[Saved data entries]
⁂

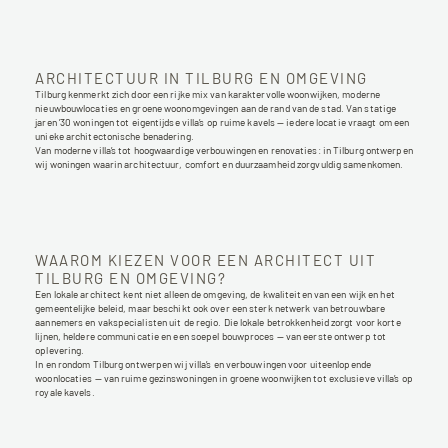
ARCHITECTUUR IN TILBURG EN OMGEVING
Tilburg kenmerkt zich door een rijke mix van karaktervolle woonwijken, moderne 
nieuwbouwlocaties en groene woonomgevingen aan de rand van de stad. Van statige 
jaren ’30 woningen tot eigentijdse villa’s op ruime kavels — iedere locatie vraagt om een 
unieke architectonische benadering.
Van moderne villa’s tot hoogwaardige verbouwingen en renovaties: in Tilburg ontwerpen 
wij woningen waarin architectuur, comfort en duurzaamheid zorgvuldig samenkomen.
WAAROM KIEZEN VOOR EEN ARCHITECT UIT 
TILBURG EN OMGEVING?
Een lokale architect kent niet alleen de omgeving, de kwaliteiten van een wijk en het 
gemeentelijke beleid, maar beschikt ook over een sterk netwerk van betrouwbare 
aannemers en vakspecialisten uit de regio. Die lokale betrokkenheid zorgt voor korte 
lijnen, heldere communicatie en een soepel bouwproces — van eerste ontwerp tot 
oplevering.
In en rondom Tilburg ontwerpen wij villa’s en verbouwingen voor uiteenlopende 
woonlocaties — van ruime gezinswoningen in groene woonwijken tot exclusieve villa’s op 
royale kavels.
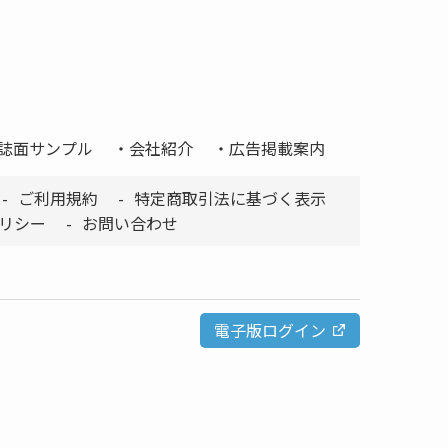
誌面サンプル
会社紹介
広告掲載案内
ご利用規約
特定商取引法に基づく表示
リシー
お問い合わせ
電子版ログイン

⁂

* What is expected
Would you retype every record above exactly, leaving out the pictures?

* Reply to the task
ARCHITECTUUR IN TILBURG EN OMGEVING
Tilburg kenmerkt zich door een rijke mix van karaktervolle woonwijken, moderne 
nieuwbouwlocaties en groene woonomgevingen aan de rand van de stad. Van statige 
jaren ’30 woningen tot eigentijdse villa’s op ruime kavels — iedere locatie vraagt om een 
unieke architectonische benadering.
Van moderne villa’s tot hoogwaardige verbouwingen en renovaties: in Tilburg ontwerpen 
wij woningen waarin architectuur, comfort en duurzaamheid zorgvuldig samenkomen.
WAAROM KIEZEN VOOR EEN ARCHITECT UIT 
TILBURG EN OMGEVING?
Een lokale architect kent niet alleen de omgeving, de kwaliteiten van een wijk en het 
gemeentelijke beleid, maar beschikt ook over een sterk netwerk van betrouwbare 
aannemers en vakspecialisten uit de regio. Die lokale betrokkenheid zorgt voor korte 
lijnen, heldere communicatie en een soepel bouwproces — van eerste ontwerp tot 
oplevering.
In en rondom Tilburg ontwerpen wij villa’s en verbouwingen voor uiteenlopende 
woonlocaties — van ruime gezinswoningen in groene woonwijken tot exclusieve villa’s op 
royale kavels.
誌面サンプル
会社紹介
広告掲載案内
ご利用規約
特定商取引法に基づく表示
リシー
お問い合わせ
電子版ログイン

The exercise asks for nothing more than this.